The AI agent grades the freight based on its profitability and fit with the fleet’s available capacity so that fleet can very quickly decide whether to accept or reject the load, or farm it out to a third party.
“The algorithms we’ve built will say, ‘This is A Freight because your ability to execute is really high, but this is C Freight because the revenue margins are not really what you want. You set up some of the rules you’re looking for and as you accept that freight, it really helps you be more successful,” Cain said.
AI in the cab
Improved decision making and efficiency benefit everyone within a trucking company, not the least of which, the driver behind the wheel. An AI-enabled TMS can benefit drivers in several ways. It can reduce distracting phone calls from dispatch by more accurately guiding the driver to the right address, right down to the dock door.
And it can even steer drivers away from danger at 3 a.m. when the dispatcher and fleet manager are asleep and road hazards loom ahead. A soon-to-be-launched product from Trimble, for example, will alert drivers to weather events and suggest alternative routes.
“It will notify that driver very quickly based on the load and the route they’re on, give them a weather alert so the driver knows ‘I’m about to drive into a snowstorm.’ And then it will give them options to reroute around the weather or to reschedule their appointment,” Cain said, adding the tool will even predict the extent to which the driver’s speed will be affected by the weather event.
Trust the tech
Of course, that means everyone from the C-suite to the driver’s seat will have to put their trust into an AI’s decision-making ability. Rose Rocket’s Sky describes the three-stage process of implementing AI as: “In the loop, on the loop, out of the loop.”
The first phase involves actively participating and scrutinizing the AI’s decision making, followed by staying on the loop with continuous performance monitoring, before stepping out of the loop and entrusting the technology to make decisions.
“If you’re talking to a vendor and they’re saying your team’s out of the loop right away from Day Zero, that’s a warning sign,” Sky said.

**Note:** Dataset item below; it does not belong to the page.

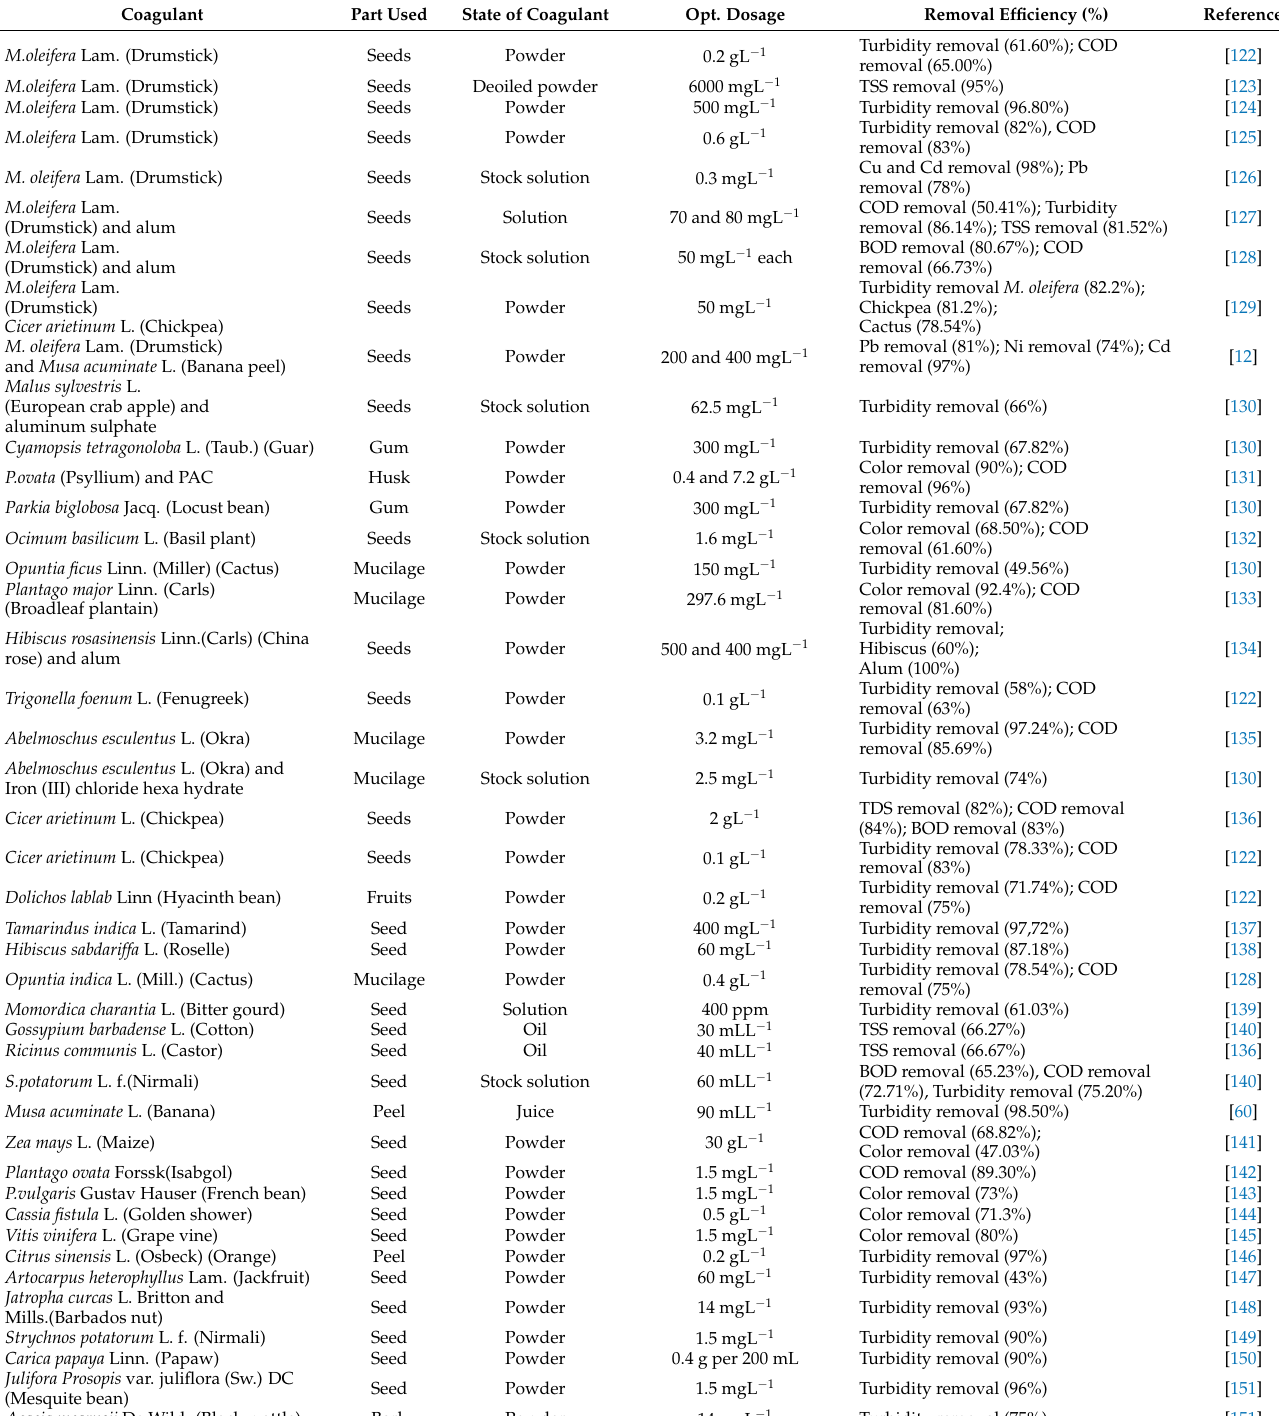
Table 2. Plant-based natural coagulants used in the treatment of polluted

BeyondTrucks’ Galland also urged fleets to be wary of AI tools that promise to be a quick fix, without understanding the root causes of the challenges the fleet is looking to resolve.
“I think what a lot of vendors today imply is that if you buy a bot or an agent, that it’s going to fix the problem,” he said. “No, it takes a broken process that was broken for a number of reasons and just automates that broken process. Essentially, you’re automating trouble into more trouble.”
Where is AI headed in the future? Sky foresees a day when fleets can effectively build their own customized TMS that grows and evolves with the business, no coding necessary. If a fleet begins handling more LTL freight, for example, their TMS will adapt to its new needs, eliminating the need to replace the TMS or run multiple systems.
The elephant in the room whenever AI is being implemented, is the potential for job losses. But Trimble’s Cain doesn’t see that as a real threat.
“There’s a lot of chatter out there that over the next three to five years all these roles are going to disappear,” he said. “I don’t think so. I think this is an opportunity to upskill a lot of our workers to learn new things, to be more technology driven than before — when they just came in, did their job and went home. Now, their job is going to be more driven around data analysis and cleansing of data to make smarter decisions, to make their lives easier, and that just opens up more opportunities for folks. I’d say, embrace the AI.”